Images are to be left out when the records below are printed word for word.

▶ _The data_:
=====

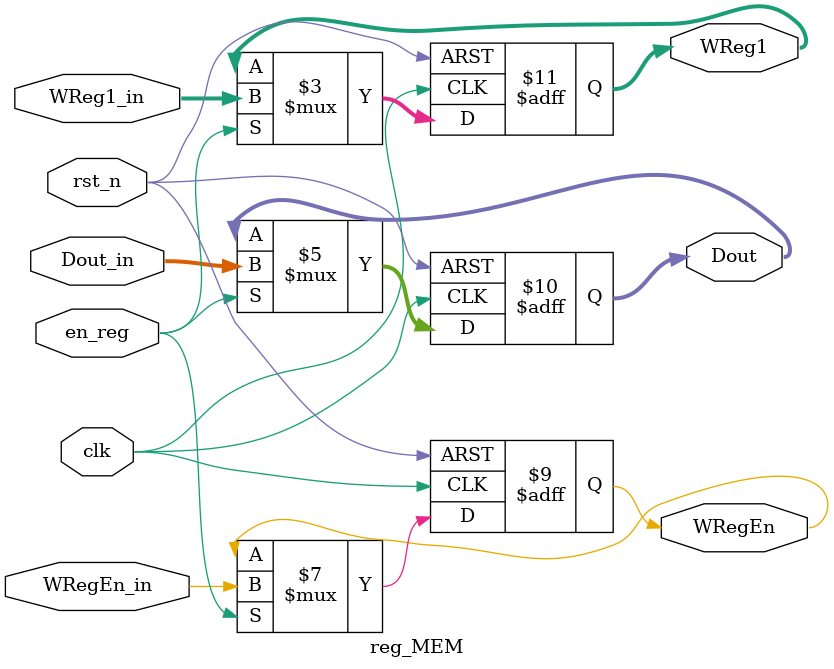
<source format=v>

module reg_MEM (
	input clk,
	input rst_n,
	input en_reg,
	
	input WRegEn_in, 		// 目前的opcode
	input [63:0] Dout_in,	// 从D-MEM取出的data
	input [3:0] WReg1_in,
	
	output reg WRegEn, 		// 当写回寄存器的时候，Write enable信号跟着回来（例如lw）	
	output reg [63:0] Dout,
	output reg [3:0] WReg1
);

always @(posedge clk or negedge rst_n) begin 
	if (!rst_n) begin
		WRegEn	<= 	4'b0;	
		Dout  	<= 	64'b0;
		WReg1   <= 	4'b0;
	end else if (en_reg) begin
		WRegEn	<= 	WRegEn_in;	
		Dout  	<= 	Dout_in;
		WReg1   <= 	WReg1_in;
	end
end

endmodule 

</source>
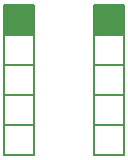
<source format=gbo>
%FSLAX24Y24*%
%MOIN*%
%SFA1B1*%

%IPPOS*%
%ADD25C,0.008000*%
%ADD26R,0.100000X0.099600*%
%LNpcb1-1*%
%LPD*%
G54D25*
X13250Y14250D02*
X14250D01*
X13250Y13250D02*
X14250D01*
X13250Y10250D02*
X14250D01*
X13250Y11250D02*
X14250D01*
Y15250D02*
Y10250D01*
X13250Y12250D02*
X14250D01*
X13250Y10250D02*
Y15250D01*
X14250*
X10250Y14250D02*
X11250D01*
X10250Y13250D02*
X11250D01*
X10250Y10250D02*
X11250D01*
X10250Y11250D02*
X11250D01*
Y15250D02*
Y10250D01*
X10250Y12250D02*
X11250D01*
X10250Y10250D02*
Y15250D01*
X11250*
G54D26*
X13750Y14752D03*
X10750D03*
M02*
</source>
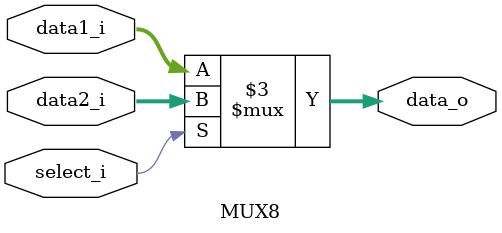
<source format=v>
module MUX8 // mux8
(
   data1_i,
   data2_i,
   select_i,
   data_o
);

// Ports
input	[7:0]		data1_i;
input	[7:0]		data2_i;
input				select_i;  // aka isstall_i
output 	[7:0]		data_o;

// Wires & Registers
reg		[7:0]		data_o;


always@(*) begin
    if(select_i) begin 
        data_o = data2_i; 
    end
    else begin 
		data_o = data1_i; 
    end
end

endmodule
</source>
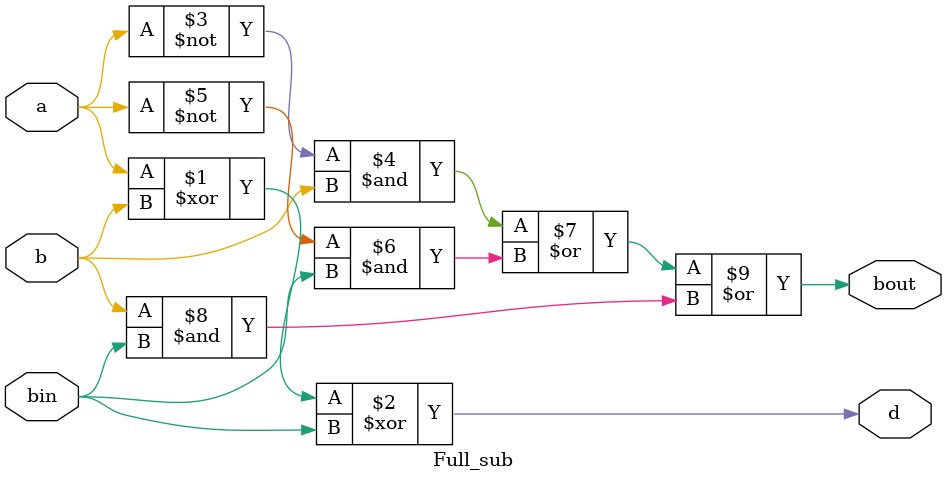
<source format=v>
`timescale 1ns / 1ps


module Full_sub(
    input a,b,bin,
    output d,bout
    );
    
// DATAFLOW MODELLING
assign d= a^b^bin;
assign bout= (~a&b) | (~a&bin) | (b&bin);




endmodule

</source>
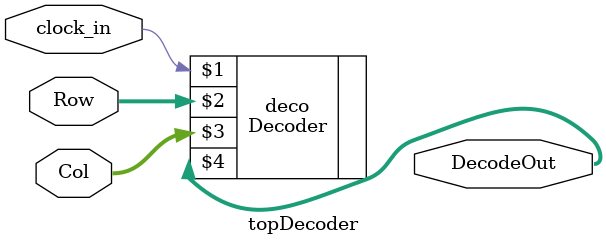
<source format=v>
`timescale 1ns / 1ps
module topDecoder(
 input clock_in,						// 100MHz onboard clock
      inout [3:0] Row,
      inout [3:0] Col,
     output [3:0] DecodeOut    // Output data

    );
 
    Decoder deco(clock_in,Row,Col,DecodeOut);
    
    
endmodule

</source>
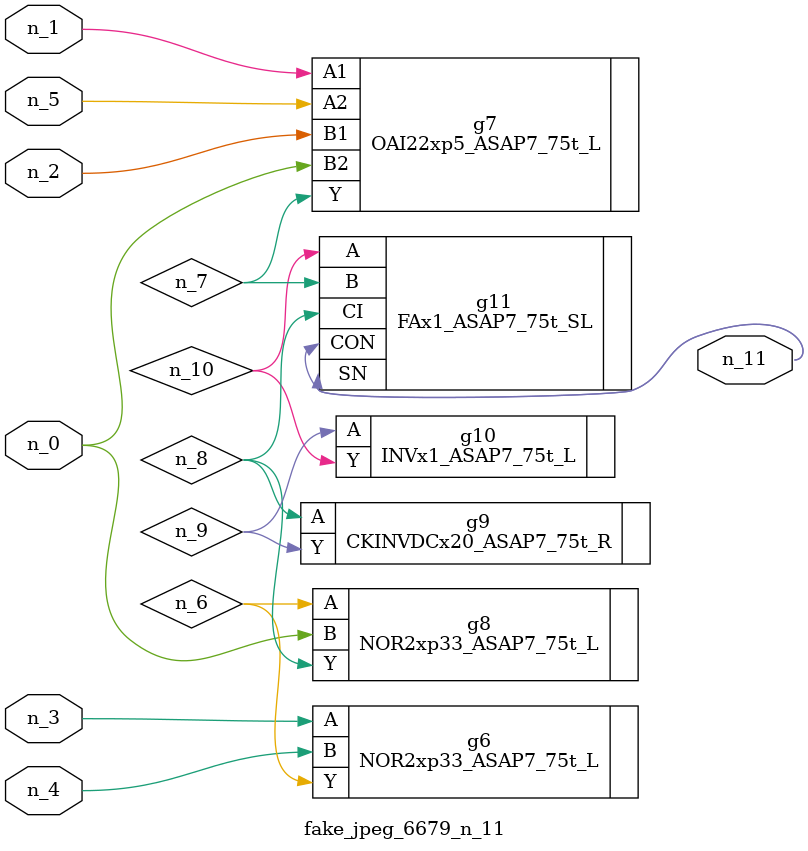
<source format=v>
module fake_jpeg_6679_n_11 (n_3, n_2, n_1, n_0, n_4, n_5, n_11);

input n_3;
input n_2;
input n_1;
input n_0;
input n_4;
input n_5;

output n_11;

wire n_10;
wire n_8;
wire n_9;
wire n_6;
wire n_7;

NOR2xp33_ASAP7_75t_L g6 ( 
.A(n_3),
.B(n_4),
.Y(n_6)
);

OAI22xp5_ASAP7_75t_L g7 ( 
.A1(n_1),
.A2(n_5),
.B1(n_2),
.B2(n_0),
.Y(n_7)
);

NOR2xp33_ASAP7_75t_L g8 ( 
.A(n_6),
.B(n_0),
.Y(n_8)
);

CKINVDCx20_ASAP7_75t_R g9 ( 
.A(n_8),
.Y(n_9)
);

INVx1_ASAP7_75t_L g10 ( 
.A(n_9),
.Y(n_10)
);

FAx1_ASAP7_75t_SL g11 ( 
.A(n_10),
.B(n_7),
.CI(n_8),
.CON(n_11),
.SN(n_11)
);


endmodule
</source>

=====

▶ _Output of the exercise_:
<source format=v>

module reg_MEM (
	input clk,
	input rst_n,
	input en_reg,
	
	input WRegEn_in, 		// 目前的opcode
	input [63:0] Dout_in,	// 从D-MEM取出的data
	input [3:0] WReg1_in,
	
	output reg WRegEn, 		// 当写回寄存器的时候，Write enable信号跟着回来（例如lw）	
	output reg [63:0] Dout,
	output reg [3:0] WReg1
);

always @(posedge clk or negedge rst_n) begin 
	if (!rst_n) begin
		WRegEn	<= 	4'b0;	
		Dout  	<= 	64'b0;
		WReg1   <= 	4'b0;
	end else if (en_reg) begin
		WRegEn	<= 	WRegEn_in;	
		Dout  	<= 	Dout_in;
		WReg1   <= 	WReg1_in;
	end
end

endmodule 

</source>
<source format=gbo>
%FSLAX24Y24*%
%MOIN*%
%SFA1B1*%

%IPPOS*%
%ADD25C,0.008000*%
%ADD26R,0.100000X0.099600*%
%LNpcb1-1*%
%LPD*%
G54D25*
X13250Y14250D02*
X14250D01*
X13250Y13250D02*
X14250D01*
X13250Y10250D02*
X14250D01*
X13250Y11250D02*
X14250D01*
Y15250D02*
Y10250D01*
X13250Y12250D02*
X14250D01*
X13250Y10250D02*
Y15250D01*
X14250*
X10250Y14250D02*
X11250D01*
X10250Y13250D02*
X11250D01*
X10250Y10250D02*
X11250D01*
X10250Y11250D02*
X11250D01*
Y15250D02*
Y10250D01*
X10250Y12250D02*
X11250D01*
X10250Y10250D02*
Y15250D01*
X11250*
G54D26*
X13750Y14752D03*
X10750D03*
M02*
</source>
<source format=v>
module MUX8 // mux8
(
   data1_i,
   data2_i,
   select_i,
   data_o
);

// Ports
input	[7:0]		data1_i;
input	[7:0]		data2_i;
input				select_i;  // aka isstall_i
output 	[7:0]		data_o;

// Wires & Registers
reg		[7:0]		data_o;


always@(*) begin
    if(select_i) begin 
        data_o = data2_i; 
    end
    else begin 
		data_o = data1_i; 
    end
end

endmodule
</source>
<source format=v>
`timescale 1ns / 1ps


module Full_sub(
    input a,b,bin,
    output d,bout
    );
    
// DATAFLOW MODELLING
assign d= a^b^bin;
assign bout= (~a&b) | (~a&bin) | (b&bin);




endmodule

</source>
<source format=v>
`timescale 1ns / 1ps
module topDecoder(
 input clock_in,						// 100MHz onboard clock
      inout [3:0] Row,
      inout [3:0] Col,
     output [3:0] DecodeOut    // Output data

    );
 
    Decoder deco(clock_in,Row,Col,DecodeOut);
    
    
endmodule

</source>
<source format=v>
module fake_jpeg_6679_n_11 (n_3, n_2, n_1, n_0, n_4, n_5, n_11);

input n_3;
input n_2;
input n_1;
input n_0;
input n_4;
input n_5;

output n_11;

wire n_10;
wire n_8;
wire n_9;
wire n_6;
wire n_7;

NOR2xp33_ASAP7_75t_L g6 ( 
.A(n_3),
.B(n_4),
.Y(n_6)
);

OAI22xp5_ASAP7_75t_L g7 ( 
.A1(n_1),
.A2(n_5),
.B1(n_2),
.B2(n_0),
.Y(n_7)
);

NOR2xp33_ASAP7_75t_L g8 ( 
.A(n_6),
.B(n_0),
.Y(n_8)
);

CKINVDCx20_ASAP7_75t_R g9 ( 
.A(n_8),
.Y(n_9)
);

INVx1_ASAP7_75t_L g10 ( 
.A(n_9),
.Y(n_10)
);

FAx1_ASAP7_75t_SL g11 ( 
.A(n_10),
.B(n_7),
.CI(n_8),
.CON(n_11),
.SN(n_11)
);


endmodule
</source>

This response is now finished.